So Common Core Means Career Ready Which Means Global Competence?

Guess what? Those troubling Career Ready Practices we had already noticed as requiring that schools create a community first mindset in each student (June 25, Birth to Career) were celebrated in an Ed Week article this week. It advocates for the rather misguided belief that the US needs a K-12 system “aligned to workforce needs” and that “will propel this country forward.” Only off a cliff.  I really need to send the Asia Society those posts on Mind Arson and creating genuine innovation. So now Global Competence equals those Career Ready Practices that treat employment as something people get together to do to earn a living with a magic paycheck producing machine somewhere in the background to reward time put in?

I found this nice virtual graphic for you we can call Pretty In Pink to illustrate what the Ed Reformers envision as the Globally Competent Student. Try not to break into laughter or cry when you see the absurdity of this vision. So after years of a very expensive education the goal is to have a young adult who can Take Perspective and have a Global Consciousness and Understand Cultural Interactions. Really? And who is ready to Investigate World and Communicate Ideas. And apparently the communication can be multimedia. The graphic explicitly suggests that students learn to “Use Art to Make a Point, To Make a Difference.” Anyone else wondering what ed reformers think economies will be based on in the 21st century? I am definitely thinking this is more confirmation that they envision returning to a Mercantile “People must Buy Whatever We Produce” economy. That’s not the type that created the Apple I-Pad.

Now this is especially rich. The author, Heather Singmaster, bemoans the lack of an explicit Take Action component to Career Ready Practices making me wonder yet again where she thinks everyone will be working. Who has money in their budget to pay for employees who “act personally, collaboratively and reflect” about problems like “Hiroshima and Nagasaki?” Apparently the Globally Competent citizen will be taught nothing about World War II or probably World War I either. But somehow will be ready for work after sitting around and discussing whether atomic weapons should have been used to end the war against Japan without invading that island. Not to be mean, but do we really want to encourage students to believe that their personal opinion matters if it is grounded in ignorance of the relevant history surrounding the event being discussed? Isn’t Global Competence of the type being envisioned about what 21st Century students Feel and Believe, not what anyone is being encouraged to actually Know? How can that create employees ready for the workplace?
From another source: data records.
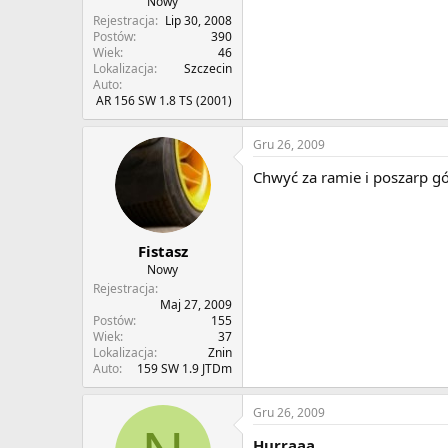
Nowy
Rejestracja
Lip 30, 2008
Postów
390
Wiek
46
Lokalizacja
Szczecin
Auto
AR 156 SW 1.8 TS (2001)
Gru 26, 2009
Chwyć za ramie i poszarp gór
Fistasz
Nowy
Rejestracja
Maj 27, 2009
Postów
155
Wiek
37
Lokalizacja
Znin
Auto
159 SW 1.9 JTDm
Gru 26, 2009
Hurraaa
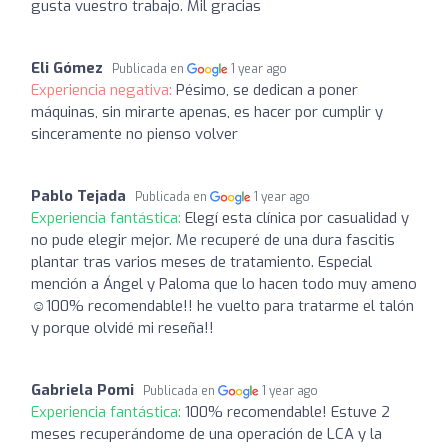
gusta vuestro trabajo. Mil gracias
Eli Gómez
Publicada en
1 year ago
Experiencia negativa:
Pésimo, se dedican a poner
máquinas, sin mirarte apenas, es hacer por cumplir y
sinceramente no pienso volver
Pablo Tejada
Publicada en
1 year ago
Experiencia fantástica:
Elegí esta clínica por casualidad y
no pude elegir mejor. Me recuperé de una dura fascitis
plantar tras varios meses de tratamiento. Especial
mención a Ángel y Paloma que lo hacen todo muy ameno
☺️100% recomendable!! he vuelto para tratarme el talón
y porque olvidé mi reseña!!
Gabriela Pomi
Publicada en
1 year ago
Experiencia fantástica:
100% recomendable! Estuve 2
meses recuperándome de una operación de LCA y la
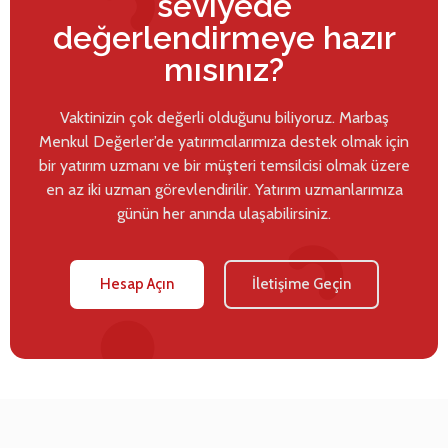
seviyede
değerlendirmeye hazır
mısınız?
Vaktinizin çok değerli olduğunu biliyoruz. Marbaş
Menkul Değerler’de yatırımcılarımıza destek olmak için
bir yatırım uzmanı ve bir müşteri temsilcisi olmak üzere
en az iki uzman görevlendirilir. Yatırım uzmanlarımıza
günün her anında ulaşabilirsiniz.
Hesap Açın
İletişime Geçin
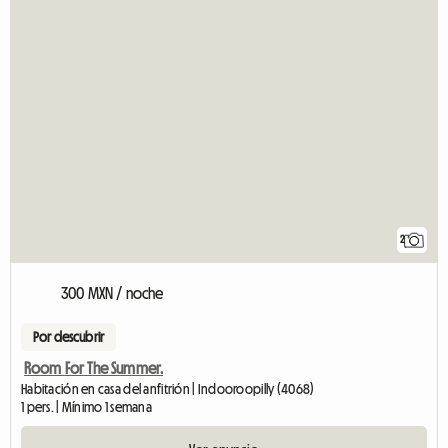
2
300 MXN / noche
Por descubrir
Room For The Summer.
Habitación en casa del anfitrión | Indooroopilly (4068)
1 pers. | Mínimo 1 semana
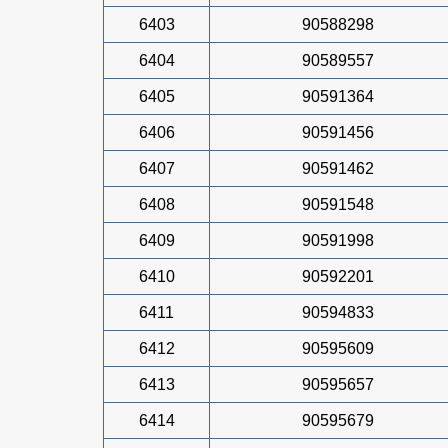
6403
90588298
6404
90589557
6405
90591364
6406
90591456
6407
90591462
6408
90591548
6409
90591998
6410
90592201
6411
90594833
6412
90595609
6413
90595657
6414
90595679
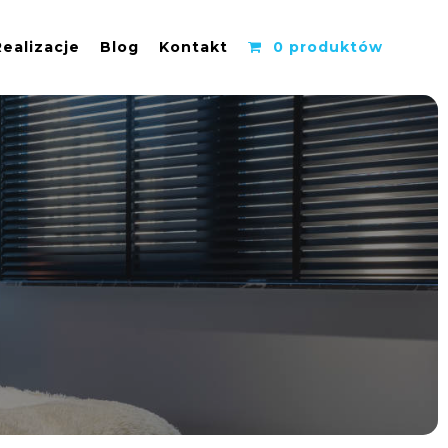
Realizacje
Blog
Kontakt
0 produktów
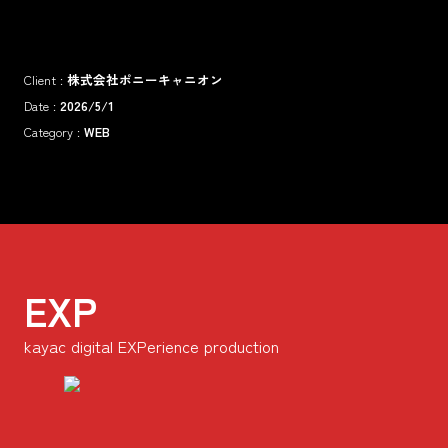
Division
Client :
株式会社ポニーキャニオン
Recruit
Date :
2026/5/1
Category :
WEB
Contact
EXP
kayac digital EXPerience production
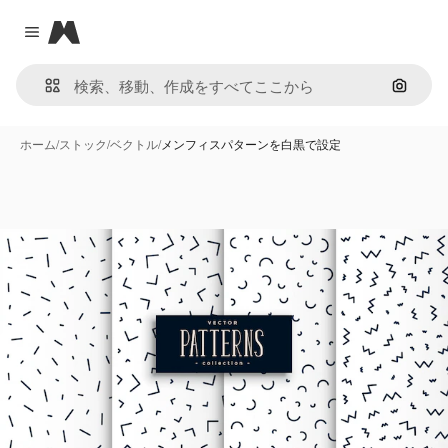
Magnific
Close menu
画像で
ホーム
/
ストック
/
ベクトル
/
メンフィスパターンを白黒で設定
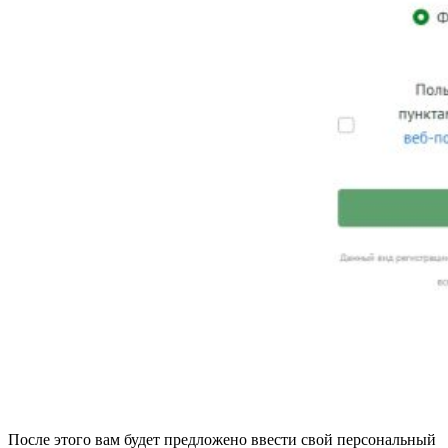
После этого вам будет предложено ввести свой персональный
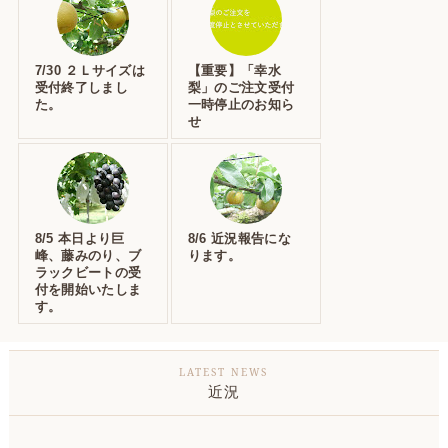
7/30 ２Ｌサイズは
【重要】「幸水
受付終了しまし
梨」のご注文受付
た。
一時停止のお知ら
せ
8/5 本日より巨
8/6 近況報告にな
峰、藤みのり、ブ
ります。
ラックビートの受
付を開始いたしま
す。
近況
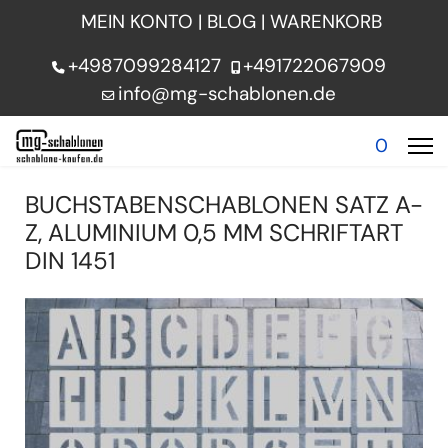
MEIN KONTO
|
BLOG
|
WARENKORB
+4987099284127
+491722067909
info@mg-schablonen.de
0
BUCHSTABENSCHABLONEN SATZ A-
Z, ALUMINIUM 0,5 MM SCHRIFTART
DIN 1451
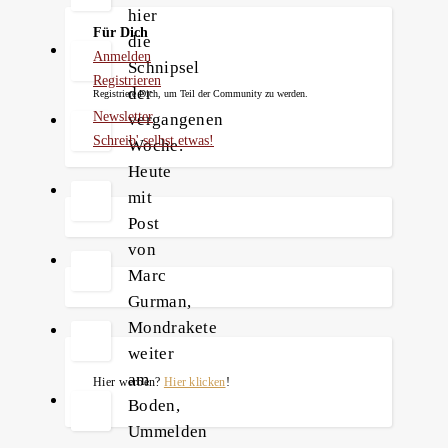
hier
Für Dich
die
Anmelden
Schnipsel
Registrieren
der
Registriere Dich, um Teil der Community zu werden.
Newsletter
vergangenen
Schreib' selbst etwas!
Woche.
Heute
mit
Post
von
Marc
Gurman,
Mondrakete
weiter
am
Hier werben?
Hier klicken
!
Boden,
Ummelden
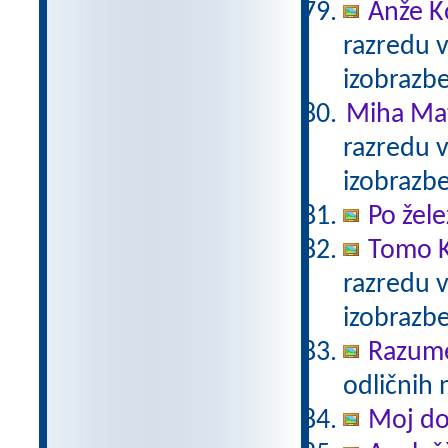
Anže K
razredu 
izobrazb
Miha Mat
razredu 
izobrazb
Po žele
Tomo K
razredu 
izobrazb
Razum
odličnih 
Moj d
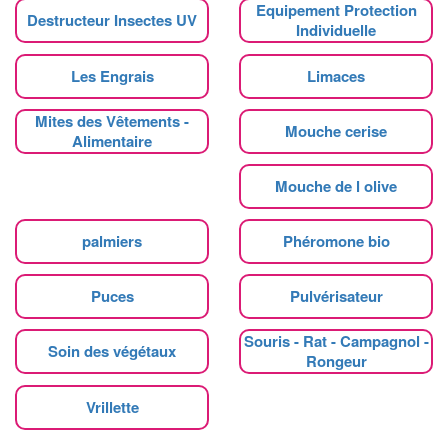
Equipement Protection
Destructeur Insectes UV
Individuelle
Les Engrais
Limaces
Mites des Vêtements -
Mouche cerise
Alimentaire
Mouche de l olive
palmiers
Phéromone bio
Puces
Pulvérisateur
Souris - Rat - Campagnol -
Soin des végétaux
Rongeur
Vrillette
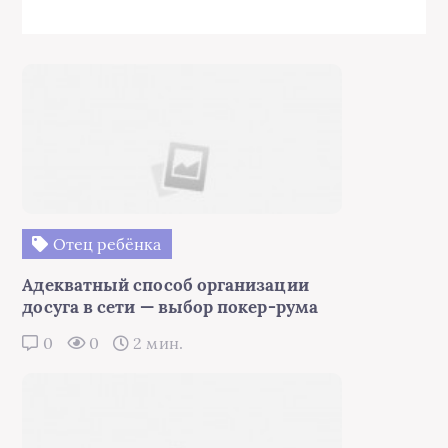
Отец ребёнка
Адекватный способ организации
досуга в сети — выбор покер-рума
0
0
2 мин.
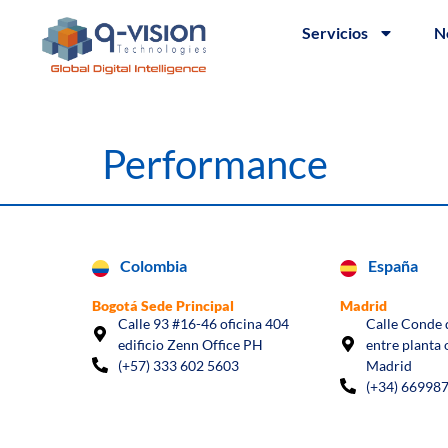
Servicios
N
Performance
Colombia
España
Bogotá Sede Principal
Madrid
Calle 93 #16-46 oficina 404
Calle Conde d
edificio Zenn Office PH
entre planta 
(+57) 333 602 5603
Madrid
(+34) 66998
Once again all these education changes are premised on a radically new economic vision for the 21st Century. Have you noticed that reality of Common Core keeps being omitted in the sales pitch? Only in side articles do we get reminded that the planned Globally Competent citizen the Common Core will produce is to be “boundless in their ideas and endeavors to stimulate positive economic change.” Positive for who? The average person? This is daffy stuff to base a country’s future on but I think the real answer to the economic shift planned tracks back to that communitarian emphasis in the Career Ready Practices.

Yesterday I went back and looked at the New Economics that went along with that vision. It was definitely a reminder of why social and emotional learning is so vital to changing people. And why we should think long and hard about turning over our children to administrators whose education degrees are based on implementing the theory that there is a “myth of the individual as thinker and decision-maker.” What ! The central idea is you use the school to create students who think in terms of We, not I. Who will recognize an obligation to “sustain one another’s emotional stability and inner security” and that a cooperative economy can be built around this relationships-first emphasis. Not only is this horribly misguided and a terrible theory to be putting in place as a national research project, but it shows a tragic ignorance of history. Late 19th Century Germany is the prime example of what happens when you try to cultivate a sense of collective obligation grounded in emotion.

A better knowledge of history would set off multiple alarm bells on what happens when this “hearts and minds” vision gains legitimacy.